PROBLEM DESCRIPTION: Identify each line in the records below that contains the string "lens" and copy those lines in full. Case counts, so a match must have the same capital and lowercase letters.

........

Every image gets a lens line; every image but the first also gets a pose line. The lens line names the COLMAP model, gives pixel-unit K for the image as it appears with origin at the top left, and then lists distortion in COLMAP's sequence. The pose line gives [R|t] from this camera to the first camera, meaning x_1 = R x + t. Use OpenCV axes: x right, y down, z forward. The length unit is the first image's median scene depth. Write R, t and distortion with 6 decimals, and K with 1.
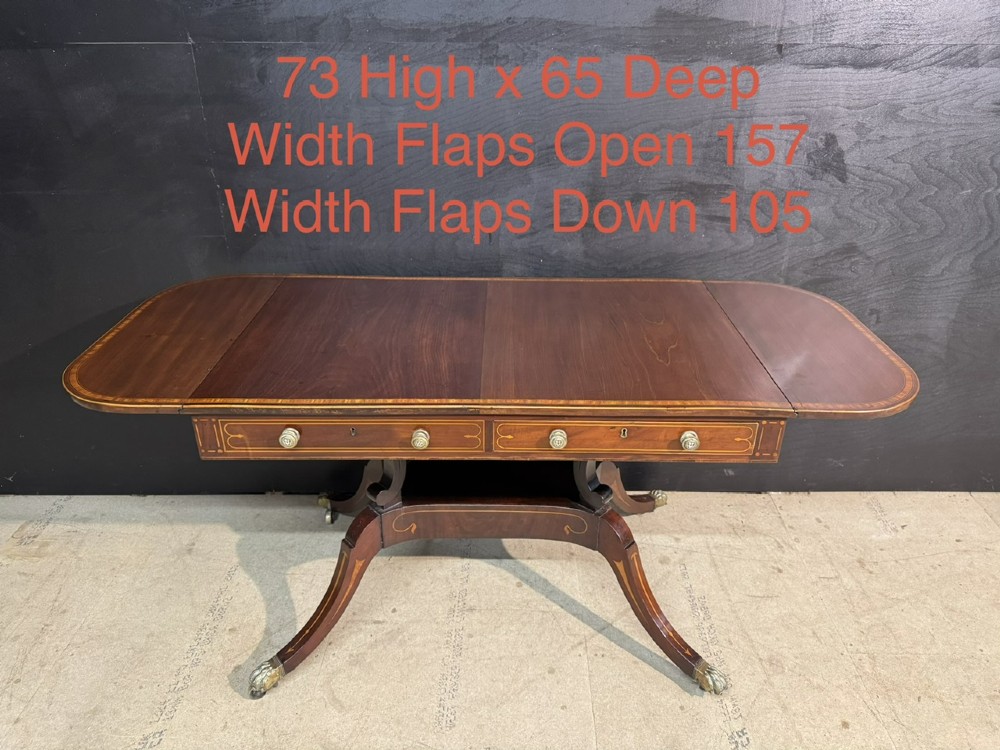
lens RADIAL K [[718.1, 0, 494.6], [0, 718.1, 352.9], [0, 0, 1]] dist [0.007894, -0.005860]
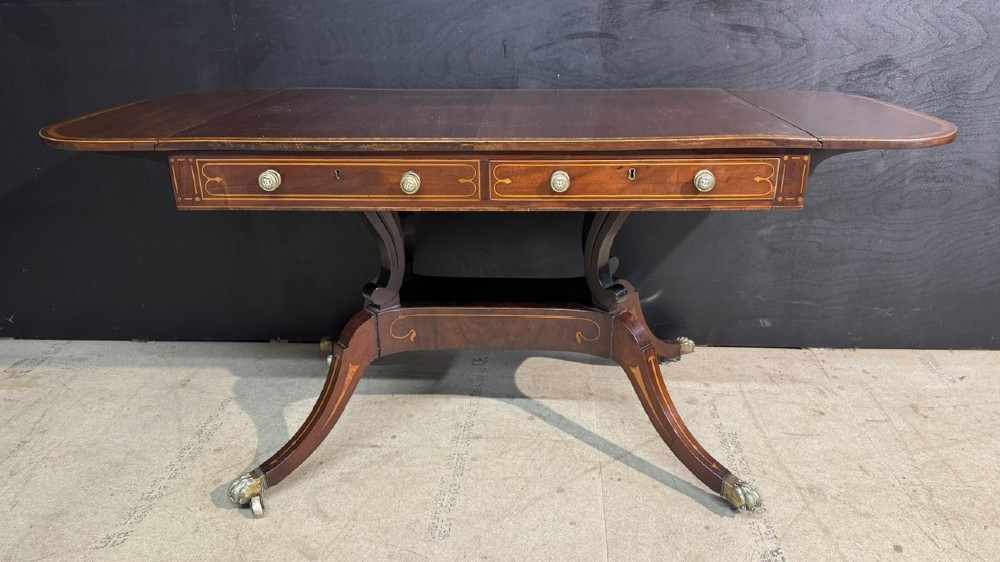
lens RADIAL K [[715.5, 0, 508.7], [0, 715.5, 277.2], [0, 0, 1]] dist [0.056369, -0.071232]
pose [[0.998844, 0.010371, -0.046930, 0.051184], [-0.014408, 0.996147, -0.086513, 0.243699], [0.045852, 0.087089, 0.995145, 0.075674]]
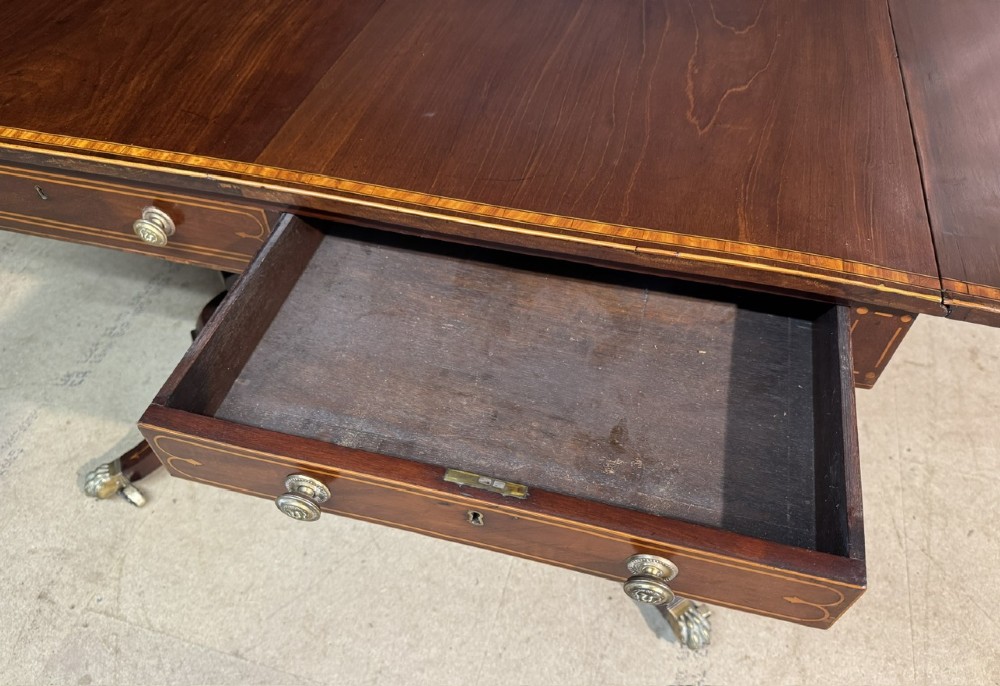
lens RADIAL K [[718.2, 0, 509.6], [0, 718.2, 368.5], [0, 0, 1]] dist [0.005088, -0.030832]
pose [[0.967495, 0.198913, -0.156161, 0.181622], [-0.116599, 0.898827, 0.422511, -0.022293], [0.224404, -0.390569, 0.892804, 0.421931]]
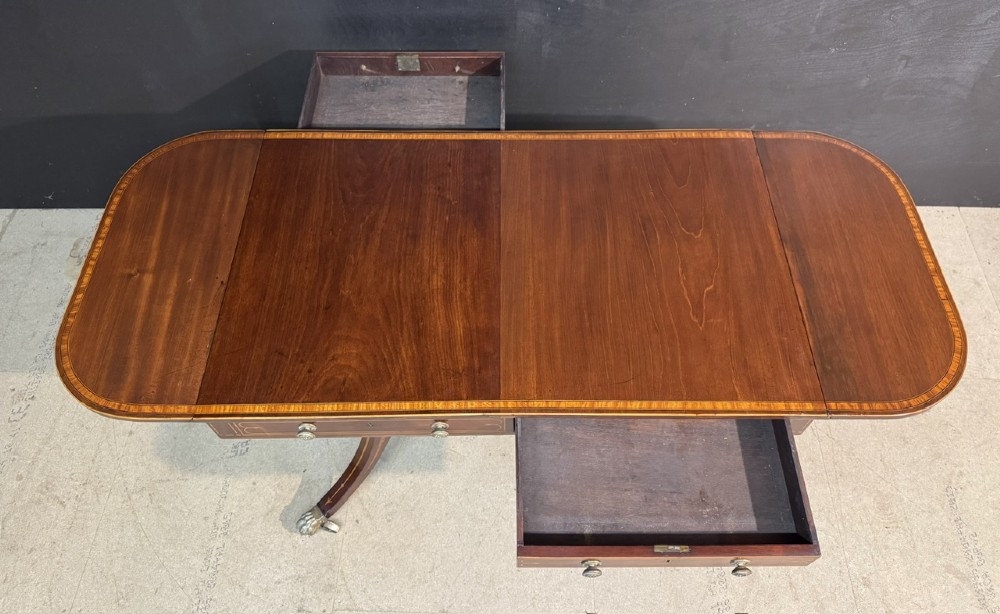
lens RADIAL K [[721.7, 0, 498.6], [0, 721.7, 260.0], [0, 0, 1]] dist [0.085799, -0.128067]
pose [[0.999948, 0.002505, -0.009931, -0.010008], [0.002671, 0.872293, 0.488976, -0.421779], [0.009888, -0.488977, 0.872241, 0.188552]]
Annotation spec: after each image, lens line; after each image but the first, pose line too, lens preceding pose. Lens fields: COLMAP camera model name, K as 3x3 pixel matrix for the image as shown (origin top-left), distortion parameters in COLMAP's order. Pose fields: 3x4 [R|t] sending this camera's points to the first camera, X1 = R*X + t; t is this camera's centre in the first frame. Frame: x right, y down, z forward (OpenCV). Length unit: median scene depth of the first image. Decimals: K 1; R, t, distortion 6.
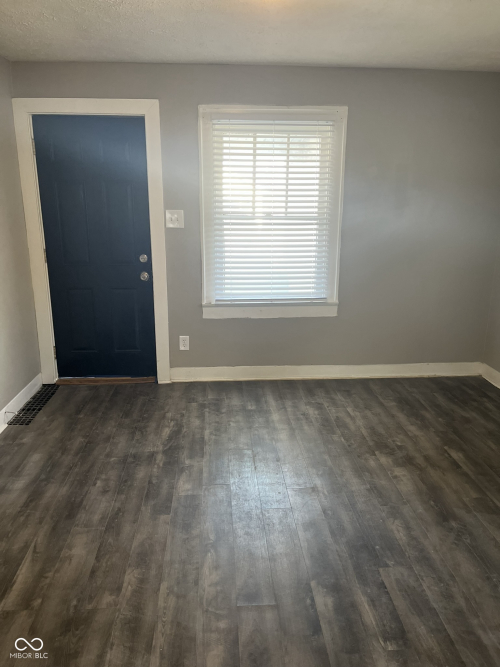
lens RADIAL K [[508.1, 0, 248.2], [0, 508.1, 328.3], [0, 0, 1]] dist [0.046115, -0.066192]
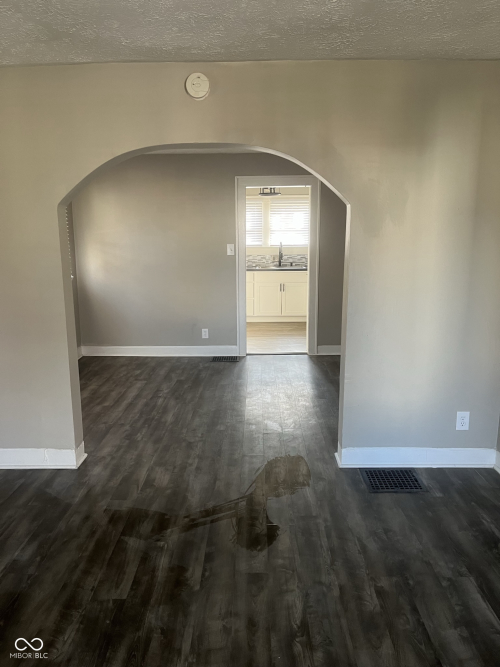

........

TASK RESPONSE:
Every image gets a lens line; every image but the first also gets a pose line. The lens line names the COLMAP model, gives pixel-unit K for the image as it appears with origin at the top left, and then lists distortion in COLMAP's sequence. The pose line gives [R|t] from this camera to the first camera, meaning x_1 = R x + t. Use OpenCV axes: x right, y down, z forward. The length unit is the first image's median scene depth. Write R, t and distortion with 6 decimals, and K with 1.
lens RADIAL K [[718.1, 0, 494.6], [0, 718.1, 352.9], [0, 0, 1]] dist [0.007894, -0.005860]
lens RADIAL K [[715.5, 0, 508.7], [0, 715.5, 277.2], [0, 0, 1]] dist [0.056369, -0.071232]
lens RADIAL K [[718.2, 0, 509.6], [0, 718.2, 368.5], [0, 0, 1]] dist [0.005088, -0.030832]
lens RADIAL K [[721.7, 0, 498.6], [0, 721.7, 260.0], [0, 0, 1]] dist [0.085799, -0.128067]
Annotation spec: after each image, lens line; after each image but the first, pose line too, lens preceding pose. Lens fields: COLMAP camera model name, K as 3x3 pixel matrix for the image as shown (origin top-left), distortion parameters in COLMAP's order. Pose fields: 3x4 [R|t] sending this camera's points to the first camera, X1 = R*X + t; t is this camera's centre in the first frame. Frame: x right, y down, z forward (OpenCV). Length unit: median scene depth of the first image. Decimals: K 1; R, t, distortion 6.
lens RADIAL K [[508.1, 0, 248.2], [0, 508.1, 328.3], [0, 0, 1]] dist [0.046115, -0.066192]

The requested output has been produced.